In the listing below, look for "Halicz" and copy every line that has it.
### INPUT MATERIAL
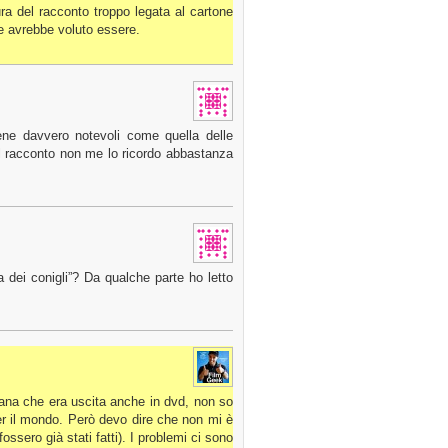
a del racconto troppo legata al cartone
e avrebbe voluto essere.
ene davvero notevoli come quella delle
el racconto non me lo ricordo abbastanza
 dei conigli”? Da qualche parte ho letto
liana che era uscita anche in dvd, non so
er il mondo. Però devo dire che non mi è
ssero già stati fatti). I problemi ci sono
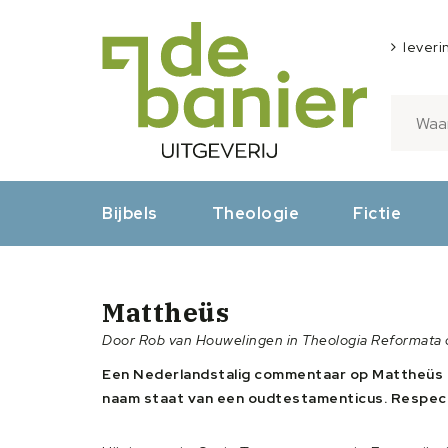
leveri
Bijbels
Theologie
Fictie
Mattheüs
Door Rob van Houwelingen in Theologia Reformata
Een Nederlandstalig commentaar op Mattheüs is 
naam staat van een oudtestamenticus. Respect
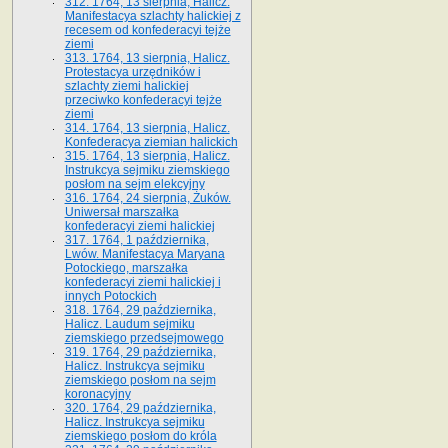
312. 1764, 13 sierpnia, Halicz.
Manifestacya szlachty halickiej z
recesem od konfederacyi tejże
ziemi
313. 1764, 13 sierpnia, Halicz.
Protestacya urzędników i
szlachty ziemi halickiej
przeciwko konfederacyi tejże
ziemi
314. 1764, 13 sierpnia, Halicz.
Konfederacya ziemian halickich
315. 1764, 13 sierpnia, Halicz.
Instrukcya sejmiku ziemskiego
posłom na sejm elekcyjny
316. 1764, 24 sierpnia, Żuków.
Uniwersał marszałka
konfederacyi ziemi halickiej
317. 1764, 1 października,
Lwów. Manifestacya Maryana
Potockiego, marszałka
konfederacyi ziemi halickiej i
innych Potockich
318. 1764, 29 października,
Halicz. Laudum sejmiku
ziemskiego przedsejmowego
319. 1764, 29 października,
Halicz. Instrukcya sejmiku
ziemskiego posłom na sejm
koronacyjny
320. 1764, 29 października,
Halicz. Instrukcya sejmiku
ziemskiego posłom do króla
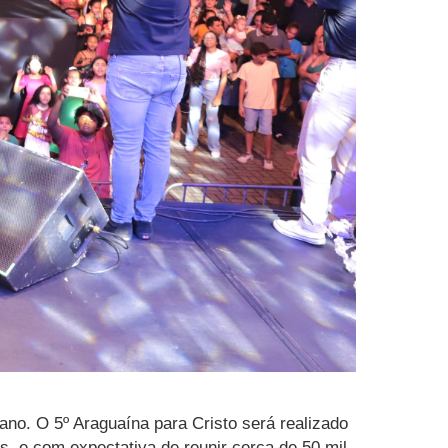
ano. O 5º Araguaína para Cristo será realizado
s, e com expectativa de reunir cerca de 50 mil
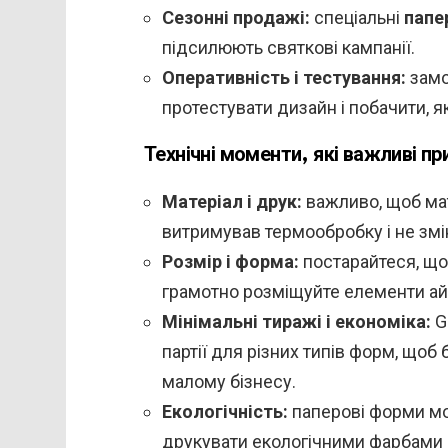
Сезонні продажі:
спеціальні
папе
підсилюють святкові кампанії.
Оперативність і тестування:
замо
протестувати дизайн і побачити, я
Технічні моменти, які важливі п
Матеріал і друк:
важливо, щоб мат
витримував термообробку і не змі
Розмір і форма:
постарайтеся, що
грамотно розміщуйте елементи ай
Мінімальні тиражі і економіка:
G
партії для різних типів форм, щоб
малому бізнесу.
Екологічність:
паперові форми мо
друкувати екологічними фарбами 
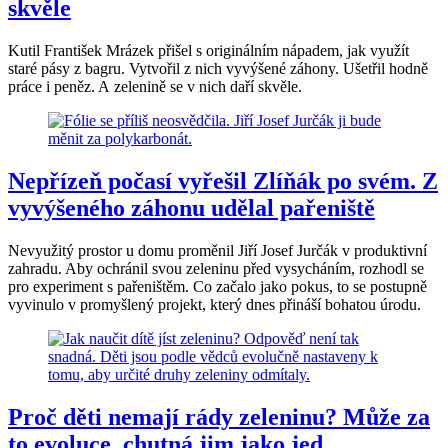
skvěle
Kutil František Mrázek přišel s originálním nápadem, jak využít
staré pásy z bagru. Vytvořil z nich vyvýšené záhony. Ušetřil hodně
práce i peněz. A zelenině se v nich daří skvěle.
Nepřízeň počasí vyřešil Zlíňák po svém. Z
vyvýšeného záhonu udělal pařeniště
Nevyužitý prostor u domu proměnil Jiří Josef Jurčák v produktivní
zahradu. Aby ochránil svou zeleninu před vysycháním, rozhodl se
pro experiment s pařeništěm. Co začalo jako pokus, to se postupně
vyvinulo v promyšlený projekt, který dnes přináší bohatou úrodu.
Proč děti nemají rády zeleninu? Může za
to evoluce, chutná jim jako jed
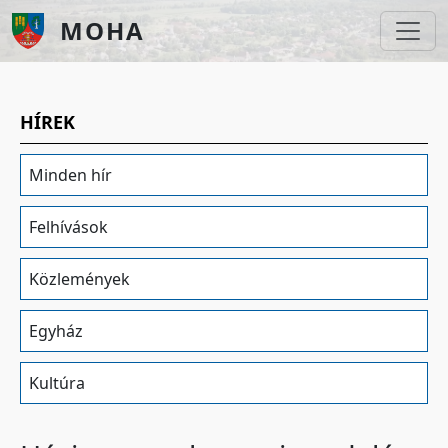
Ugrás a tartalomra
MOHA
HÍREK
Minden hír
Felhívások
Közlemények
Egyház
Kultúra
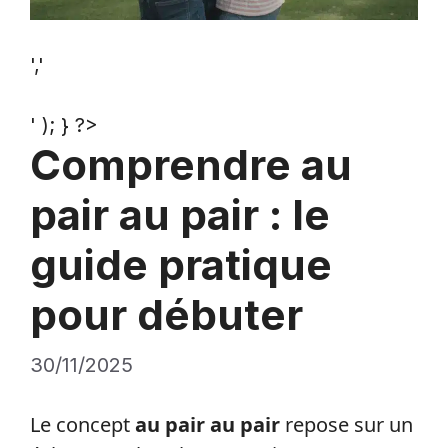
','
' ); } ?>
Comprendre au
pair au pair : le
guide pratique
pour débuter
30/11/2025
Le concept
au pair au pair
repose sur un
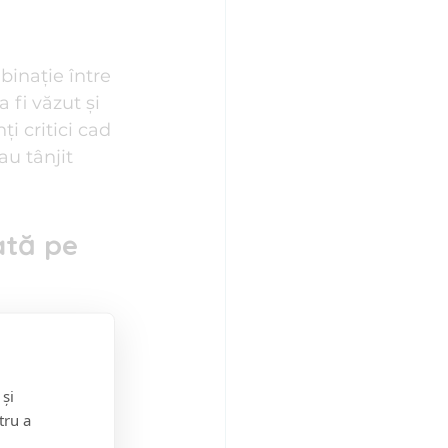
binație între 
fi văzut și 
i critici cad 
au tânjit 
ată pe 
logică 
 o imagine de 
 și
uperior și 
tru a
######
**ANSWER FOR THE TASK:**
312. 1764, 13 sierpnia, Halicz.
313. 1764, 13 sierpnia, Halicz.
314. 1764, 13 sierpnia, Halicz.
315. 1764, 13 sierpnia, Halicz.
Halicz. Laudum sejmiku
Halicz. Instrukcya sejmiku
Halicz. Instrukcya sejmiku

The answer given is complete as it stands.